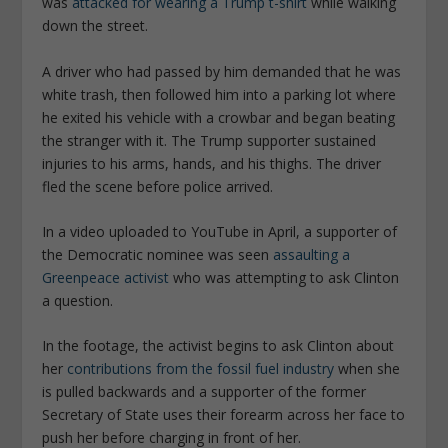
was
attacked for wearing a Trump t-shirt
while walking
down the street.
A driver who had passed by him demanded that he was
white trash, then followed him into a parking lot where
he exited his vehicle with a crowbar and began beating
the stranger with it. The Trump supporter sustained
injuries to his arms, hands, and his thighs. The driver
fled the scene before police arrived.
In a video uploaded to YouTube in April, a supporter of
the Democratic nominee was seen
assaulting a
Greenpeace activist
who was attempting to ask Clinton
a question.
In the footage, the activist begins to ask Clinton about
her
contributions from the fossil fuel industry
when she
is pulled backwards and a supporter of the former
Secretary of State uses their forearm across her face to
push her before charging in front of her.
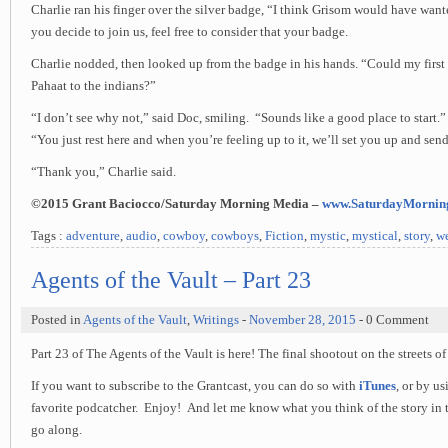
Charlie ran his finger over the silver badge, “I think Grisom would have want
you decide to join us, feel free to consider that your badge.
Charlie nodded, then looked up from the badge in his hands. “Could my first
Pahaat to the indians?”
“I don’t see why not,” said Doc, smiling. “Sounds like a good place to start.
“You just rest here and when you’re feeling up to it, we’ll set you up and sen
“Thank you,” Charlie said.
©2015 Grant Baciocco/Saturday Morning Media –
www.SaturdayMornin
Tags :
adventure
,
audio
,
cowboy
,
cowboys
,
Fiction
,
mystic
,
mystical
,
story
,
we
Agents of the Vault – Part 23
Posted in
Agents of the Vault
,
Writings
-
November 28, 2015
- 0 Comment
Part 23 of The Agents of the Vault is here! The final shootout on the streets of 
If you want to subscribe to the Grantcast, you can do so with
iTunes
, or by u
favorite podcatcher. Enjoy! And let me know what you think of the story in 
go along.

• EXERCISE OBJECTIVE
Rewrite every line of the listing above as a Markdown table with the columns "No." and "Listing line," skipping blank lines and leaving out the picture markers.

• RESPONSE
| No. | Listing line |
|---|---|
| 1 | was |
| 2 | attacked for wearing a Trump t-shirt |
| 3 | while walking |
| 4 | down the street. |
| 5 | A driver who had passed by him demanded that he was |
| 6 | white trash, then followed him into a parking lot where |
| 7 | he exited his vehicle with a crowbar and began beating |
| 8 | the stranger with it. The Trump supporter sustained |
| 9 | injuries to his arms, hands, and his thighs. The driver |
| 10 | fled the scene before police arrived. |
| 11 | In a video uploaded to YouTube in April, a supporter of |
| 12 | the Democratic nominee was seen |
| 13 | assaulting a |
| 14 | Greenpeace activist |
| 15 | who was attempting to ask Clinton |
| 16 | a question. |
| 17 | In the footage, the activist begins to ask Clinton about |
| 18 | her |
| 19 | contributions from the fossil fuel industry |
| 20 | when she |
| 21 | is pulled backwards and a supporter of the former |
| 22 | Secretary of State uses their forearm across her face to |
| 23 | push her before charging in front of her. |
| 24 | Charlie ran his finger over the silver badge, “I think Grisom would have want |
| 25 | you decide to join us, feel free to consider that your badge. |
| 26 | Charlie nodded, then looked up from the badge in his hands. “Could my first |
| 27 | Pahaat to the indians?” |
| 28 | “I don’t see why not,” said Doc, smiling. “Sounds like a good place to start. |
| 29 | “You just rest here and when you’re feeling up to it, we’ll set you up and sen |
| 30 | “Thank you,” Charlie said. |
| 31 | ©2015 Grant Baciocco/Saturday Morning Media – |
| 32 | www.SaturdayMornin |
| 33 | Tags : |
| 34 | adventure |
| 35 | , |
| 36 | audio |
| 37 | , |
| 38 | cowboy |
| 39 | , |
| 40 | cowboys |
| 41 | , |
| 42 | Fiction |
| 43 | , |
| 44 | mystic |
| 45 | , |
| 46 | mystical |
| 47 | , |
| 48 | story |
| 49 | , |
| 50 | we |
| 51 | Agents of the Vault – Part 23 |
| 52 | Posted in |
| 53 | Agents of the Vault |
| 54 | , |
| 55 | Writings |
| 56 | - |
| 57 | November 28, 2015 |
| 58 | - 0 Comment |
| 59 | Part 23 of The Agents of the Vault is here! The final shootout on the streets of  |
| 60 | If you want to subscribe to the Grantcast, you can do so with |
| 61 | iTunes |
| 62 | , or by u |
| 63 | favorite podcatcher. Enjoy! And let me know what you think of the story in  |
| 64 | go along. |